The young Ranee would have been very happy now in her new life, for she loved her husband dearly, but always the thought of her brothers was like a weight upon her heart. She had a number of trees planted outside her windows so that her brothers might rest there close to her. She cooked rice for them herself and fed them with her own hands, and often she sat under the trees and stroked them and talked to them while her tears fell upon their glossy feathers.

After a while the young Ranee had a son, and he was called Ramchundra. He grew up straight and tall, and he was the joy of his mother’s eyes.

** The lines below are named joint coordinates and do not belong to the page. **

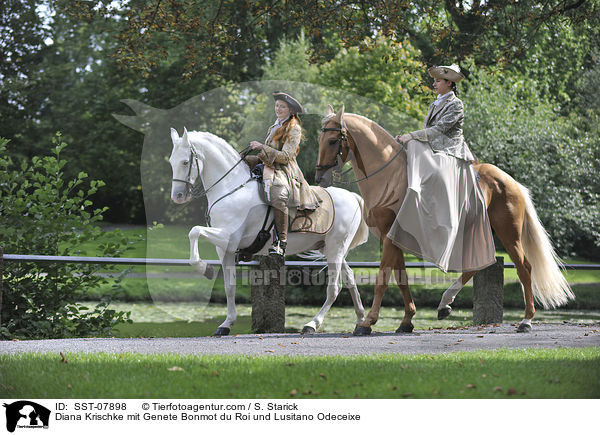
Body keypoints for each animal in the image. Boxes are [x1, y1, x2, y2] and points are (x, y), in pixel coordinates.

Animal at [166, 127, 368, 336]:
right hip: (330, 249)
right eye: (172, 161)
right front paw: (226, 324)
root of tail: (352, 196)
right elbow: (229, 287)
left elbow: (194, 231)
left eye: (185, 162)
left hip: (336, 249)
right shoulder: (225, 249)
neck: (231, 188)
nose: (178, 196)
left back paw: (312, 324)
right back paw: (361, 321)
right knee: (350, 279)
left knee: (334, 287)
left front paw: (204, 268)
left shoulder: (227, 236)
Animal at [316, 106, 576, 338]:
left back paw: (526, 321)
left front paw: (367, 323)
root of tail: (510, 181)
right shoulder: (392, 237)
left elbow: (382, 279)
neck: (389, 178)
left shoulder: (390, 236)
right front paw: (407, 320)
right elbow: (401, 278)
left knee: (524, 268)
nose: (319, 175)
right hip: (477, 231)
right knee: (478, 265)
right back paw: (444, 304)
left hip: (508, 233)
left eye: (332, 141)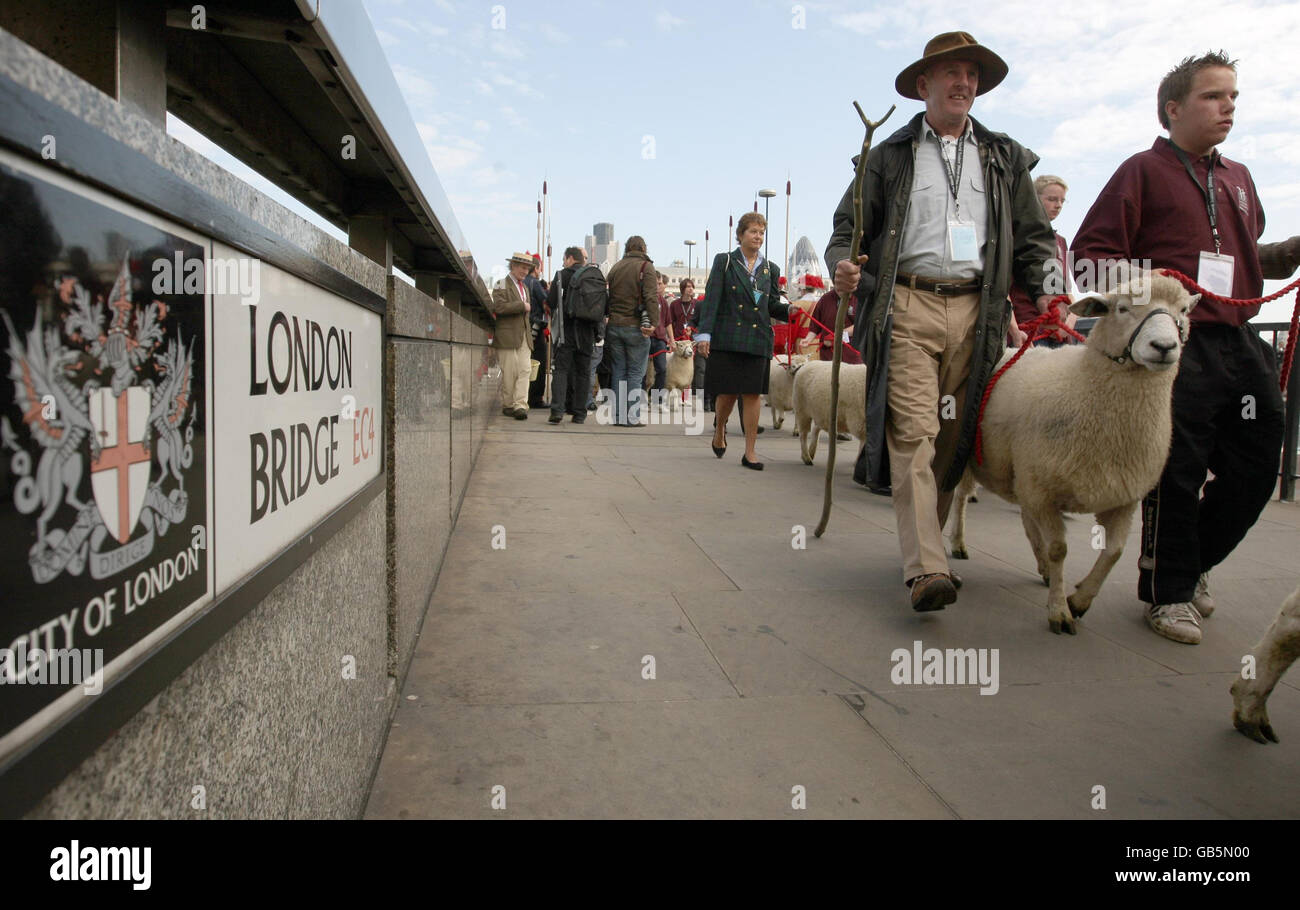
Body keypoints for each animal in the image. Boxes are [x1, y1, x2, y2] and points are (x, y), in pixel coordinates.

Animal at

One day, when he was fourteen years old, and big and strong for his age, he sat in the garden with his mother. The crows flew down about them, and she began to caress and talk to them as usual. “Ah, my dear ones!” she cried, “how sad is your fate! If I could but release you, how happy I should be.”

“Mother,” said the boy, “I can plainly see that these crows are not ordinary birds. Tell me whence come they, and why you weep over them and talk to them as you do?”

At first his mother would not tell him, but in the end she related to him the whole story of who she was, and how she and her brothers had come to the jungle and had lived there happily enough until they were changed into crows; and then of how the Rajah had found her and brought her home with him to the palace.

“I can easily see,” said Ramchundra, when she had ended the tale, “that my uncles must have met a Rakshas somewhere in the forest and have been enchanted. Tell me exactly where the tree was—the tree where you lived—and what kind it was?”

The Ranee told him.

“And in which direction did your brothers go when they left you?”